I immediately recognized the resemblance between the two.

“You must be new in town because I don’t know you. Anyway...” she continued with a wave of her hand. “This is my business card.” She held out a little blue-red card to me, with a definitely photoshopped profile of her on it, the name of the local news station next to it, and her contact information. “If there’s anything interesting happening, feel free to message me.” She winked at me, and only now did I notice the false eyelashes. “It’s good to have allies in a town like this.” 

And without hesitation, she scurried past me, in the direction I had just come from. 

The other girl followed her, sighing.

For a while, I stared after the two of them. 

What an absurd encounter...

I looked down at the business card.

Allies. The last thing I needed in this creepy little nest were allies.

However, I had made it. Now I was standing in front of the door with the number 113, remembering Mum’s words that we would be staying in residential wings. 

Nice residential wing in the middle of the bush. Very funny.

These weren’t housing tracts but freaking villas in the woods that looked pretty modern with their rectangular shape and wood and concrete design. Ten houses were stretching along a pond area overgrown with water lilies and connected by one wide and several narrow wooden paths. And there were forty of these residential parks located around the campus in the woods: forty residential parks, each with ten villas and eight sleeping spaces. Three thousand two hundred students and a little bit more could sleep on campus. The other two thousand eight hundred students were housed somewhere in the city...I guess?

Mum said it was a privilege that I had been given accommodation on campus. 

To me, it felt like a punishment from God.

I opened the door of the last house and, amazed, entered an open first floor, which was equipped with a huge kitchen, an open living area with modern yet comfortable furniture, and even a dining area with a glass table.

The entire first floor was lit up by the panoramic windows alone, which were present as fronts in the dining area and occasionally in the living area. A large television hung above a sandstone-colored fireplace. The cream-colored living room landscape full of cushions didn’t look too shabby either.

How much did all this cost? And how much money did my mother pay for this accommodation? Was I even in the right place here?

My gaze wandered to the large real wood staircase in the corner, which, like our staircase on the wall, made a curve once and disappeared behind a smooth wooden wall to the top.

Where it went up, the wall was completely glazed, like in the adjoining dining area, and you could see outside to the other houses, the pond and the forest.

I pulled my suitcase to the stairs and eyed the steps suspiciously.

How was I supposed to get this suitcase up here without falling flat on my face at least once?

The light wooden steps, on whose surface I could see myself reflected, had to be damn dangerous for people like me, who were used to running down the stairs.

I decided to unpack the suitcase down here, just to be on the safe side.

Two stacks of books, my clothes for this and the following weeks – hopefully, there was a washing machine here – and my toiletry bag, as well as other stuff that could be used in university, stretched out in front of me.
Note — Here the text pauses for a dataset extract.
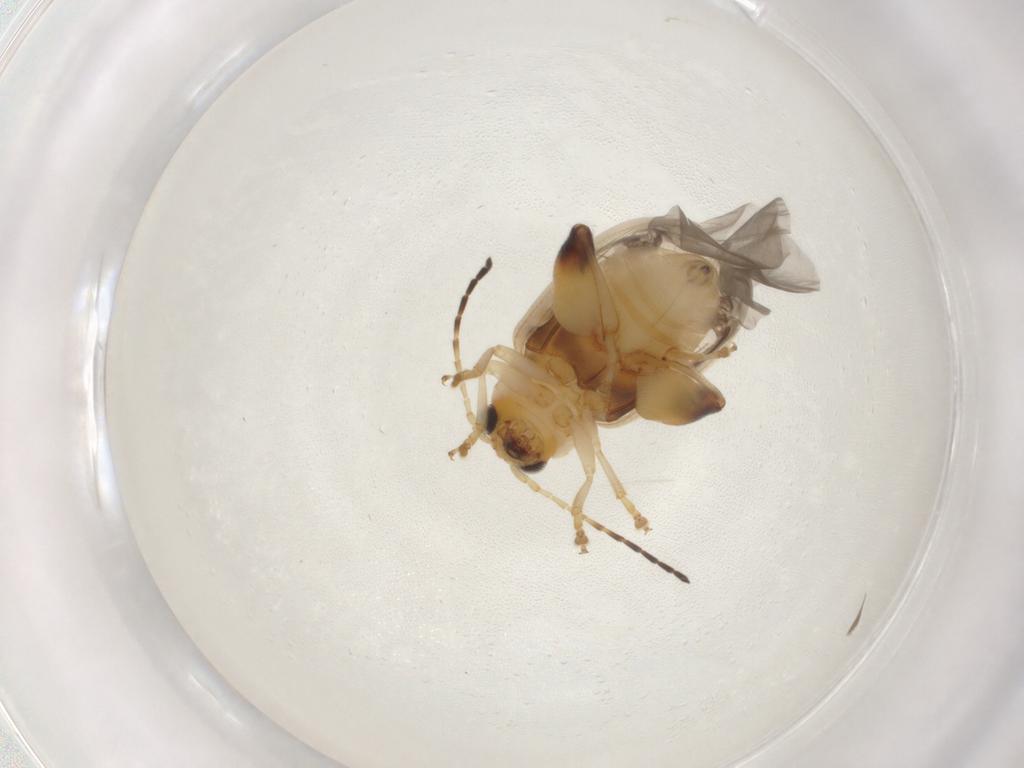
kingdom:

Next to it lay Eddy.

Eddy had been my first and last cuddly toy. It was a gray-white wolf with blue plastic eyes, which already looked a bit rancid after a thousand washes. 

Mum had wanted to force a giraffe on me when I was only five years old. But I hadn’t wanted to part with Eddy, and besides, I didn’t like giraffes.
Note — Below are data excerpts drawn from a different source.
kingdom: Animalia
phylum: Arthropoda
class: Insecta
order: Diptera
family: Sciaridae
I reached for Eddy and picked up a few more of my books, as well as my toiletry bag. Then I balanced myself up the stairs.

At the top, I headed for an open door that opened into a large bathroom with a stone shower and bathtub by the window. The panoramic windows provided a view out into the woods. 

I found the idea that I might be observed bathing here strange. Relieved, I discovered blinds.

A bit clumsy, I threw my large wash bag onto the stone tiles, narrowly missing the white rug that lay in front of the also white washing machine. I would have been surprised if this house didn’t have one.